Division of Neurology, Department of Medicine, Faculty of Medicine, Siriraj Hospital, Mahidol University, Bangkok, Thailand.
Division of Hematology, Department of Medicine, Faculty of Medicine, Siriraj Hospital, Mahidol University, Bangkok, Thailand.
Neuromuscul Disord. 2018 Jul;28(7):610-613. doi: 10.1016/j.nmd.2018.04.011. Epub 2018 May 16.
Sporadic late-onset nemaline myopathy with monoclonal gammopathy of undetermined significance is a rare subacute adult-onset myopathy. Without appropriate treatment, the prognosis is unfavorable and can be fatal. Various efficacious treatment options have been reported.
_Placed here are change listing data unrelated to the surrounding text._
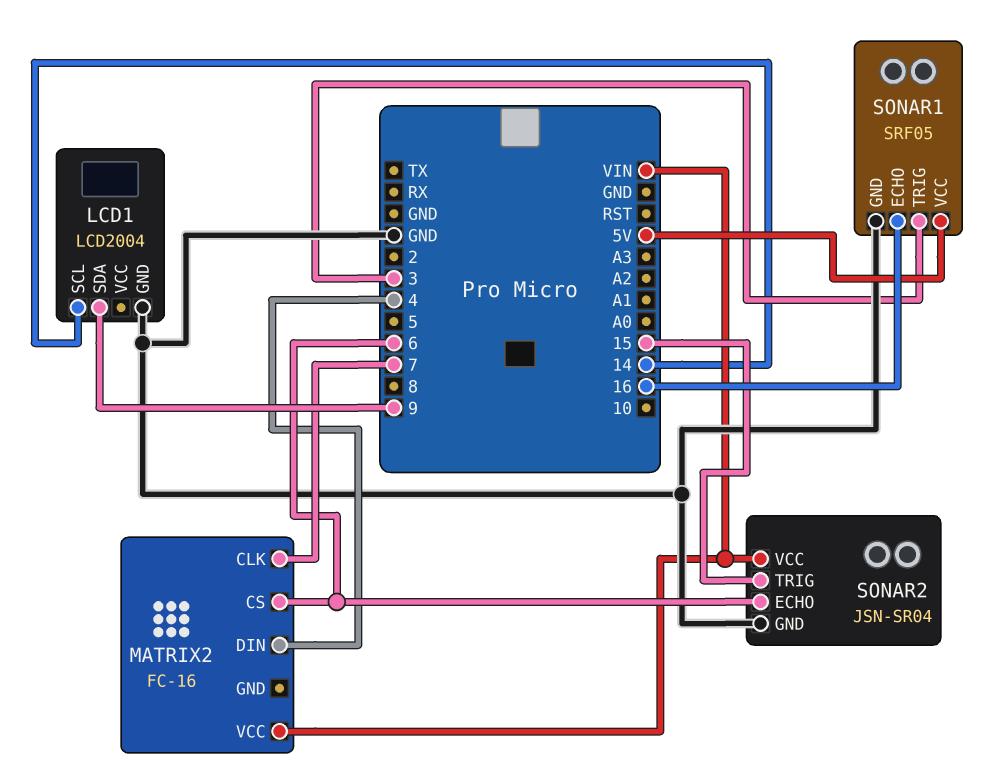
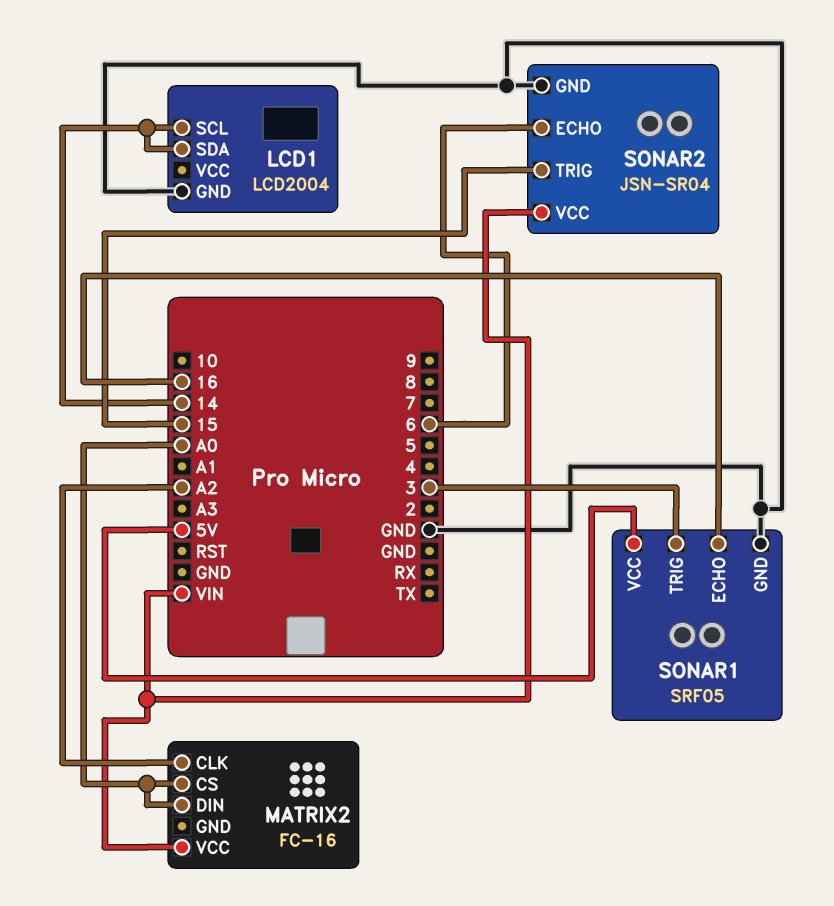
LCD1 pin SDA: 9 -> 14
MATRIX2 pin CLK: 7 -> A2
MATRIX2 pin CS: 6 -> A0
MATRIX2 pin DIN: 4 -> A0

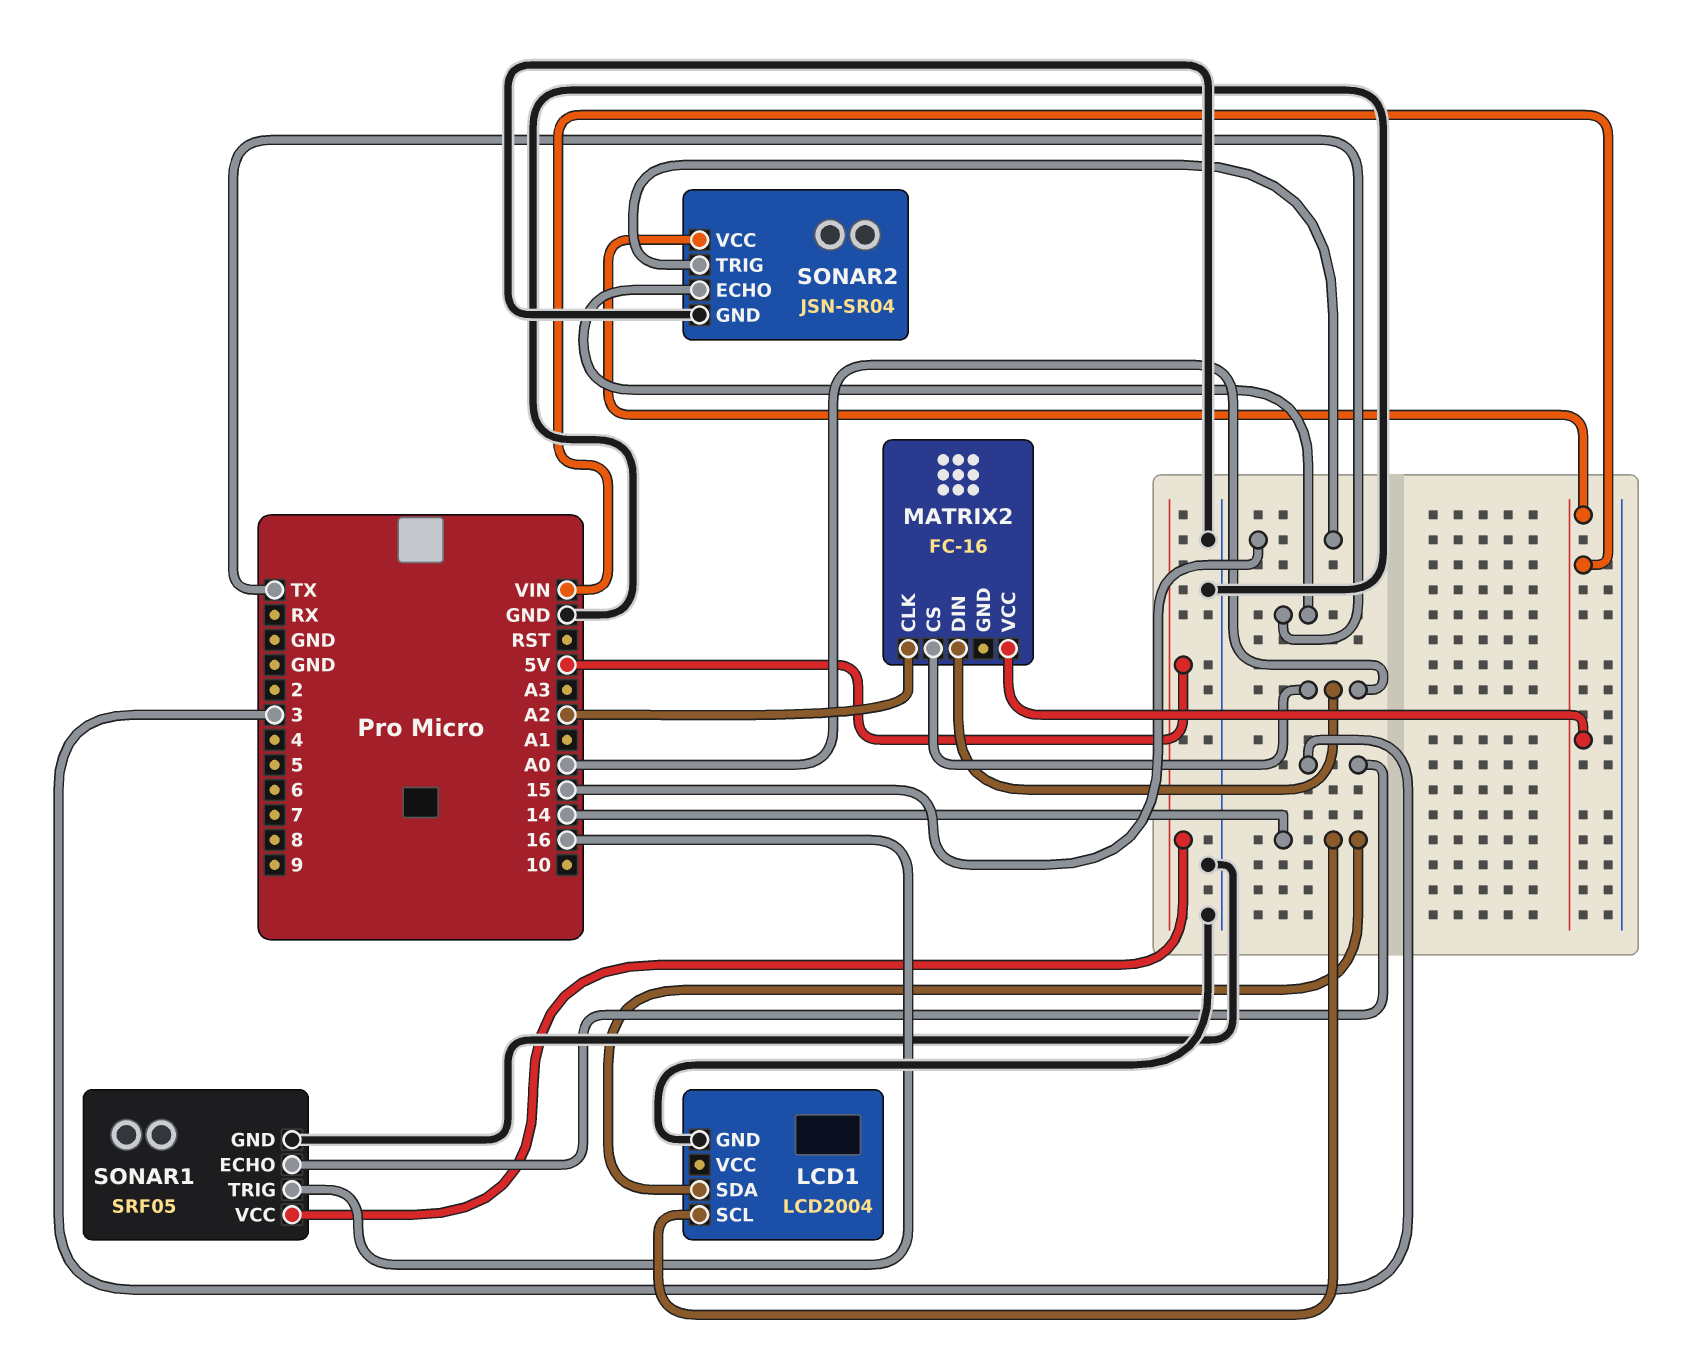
SONAR1 pin ECHO: 16 -> 3
SONAR1 pin TRIG: 3 -> 16
SONAR2 pin ECHO: 6 -> TX

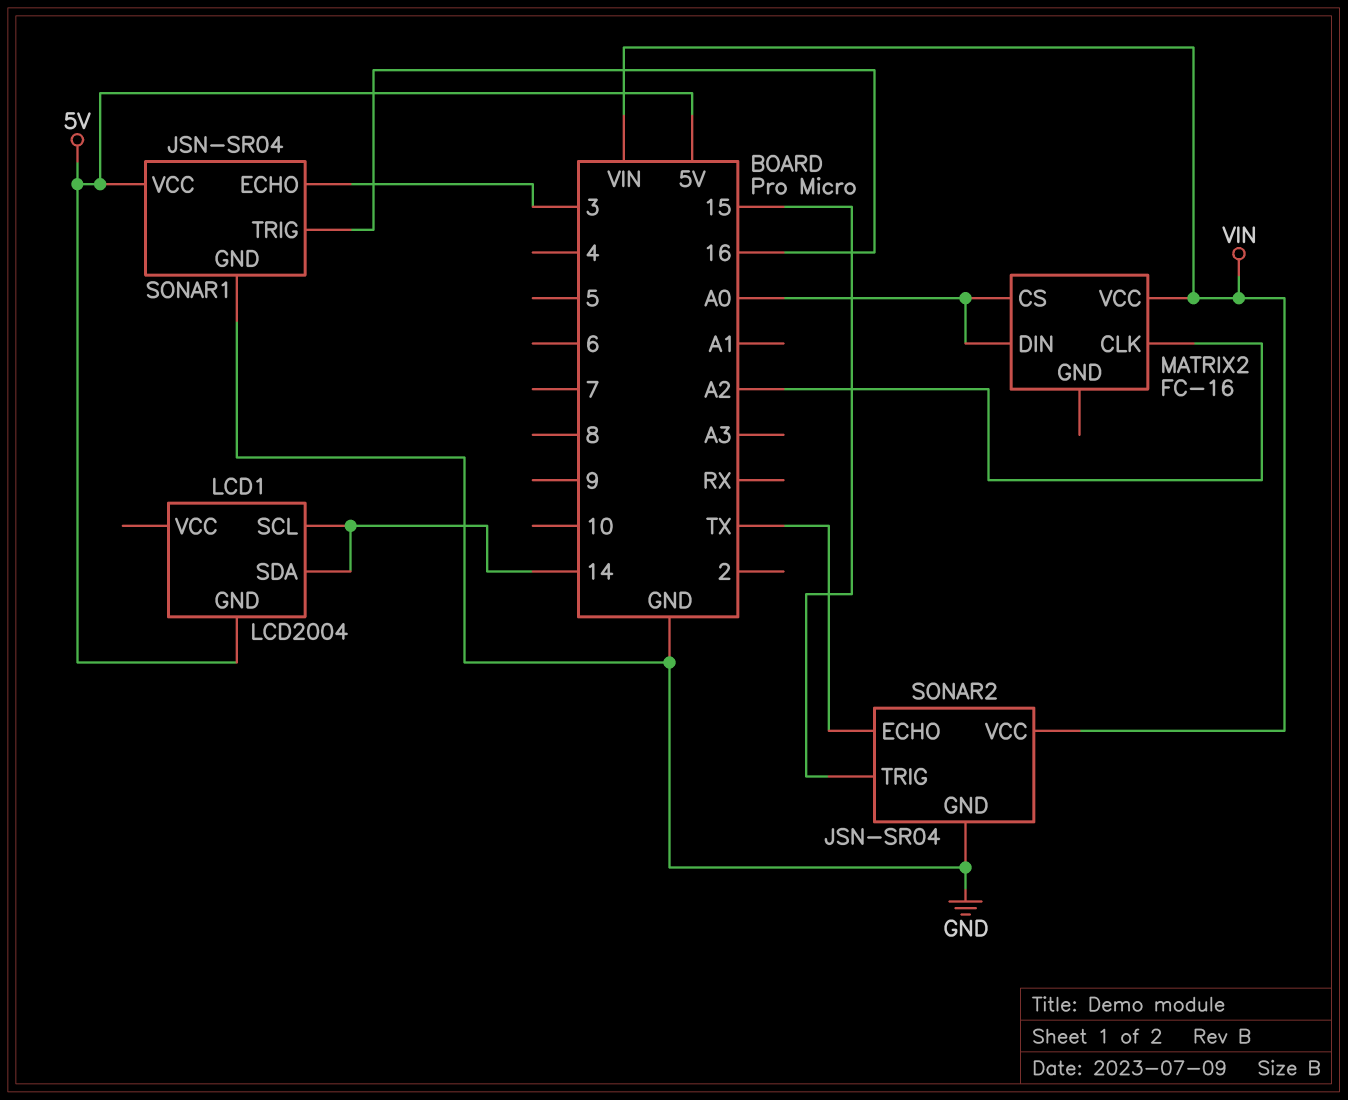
LCD1 pin GND: GND -> 5V
SONAR1: SRF05 -> JSN-SR04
High dose melphalan followed by autologous stem cell transplantation is the most used option with favorable outcome. Nevertheless, potentially safer alternative regimens await exploration. Here, we report the case of sporadic late-onset nemaline myopathy with monoclonal gammopathy of undetermined significance in a 33-year-old man with significant clinical improvement and complete remission of monoclonal gammopathy after 5 cycles of cyclophosphamide, thalidomide, and dexamethasone regimen. The regimen may be considered as an alternative option for patients with sporadic late-onset nemaline myopathy with monoclonal gammopathy of undetermined significance that are ineligible for upfront high-dose melphalan with autologous stem cell transplantation or that are being treated in resource-limited settings. Longer-term follow-up is needed to determine the long-term effectiveness of the cyclophosphamide, thalidomide, and dexamethasone regimen.
散发型晚发性杆状体肌病伴意义未明的单克隆丙种球蛋白血症是一种罕见的亚急性成人起病的肌病。如果没有适当的治疗,预后不佳,甚至可能致命。已经报道了各种有效的治疗选择。大剂量马法兰联合自体造血干细胞移植是最常用的方法,预后良好。然而,仍需要探索潜在更安全的替代方案。在这里,我们报告了一例 33 岁男性散发型晚发性杆状体肌病伴意义未明的单克隆丙种球蛋白血症,该患者在接受环磷酰胺、沙利度胺和地塞米松方案 5 个周期治疗后,临床症状显著改善,单克隆丙种球蛋白血症完全缓解。该方案可作为不适合 upfront 大剂量马法兰联合自体造血干细胞移植或在资源有限的情况下接受治疗的散发型晚发性杆状体肌病伴意义未明的单克隆丙种球蛋白血症患者的替代方案。需要进行更长时间的随访以确定环磷酰胺、沙利度胺和地塞米松方案的长期疗效。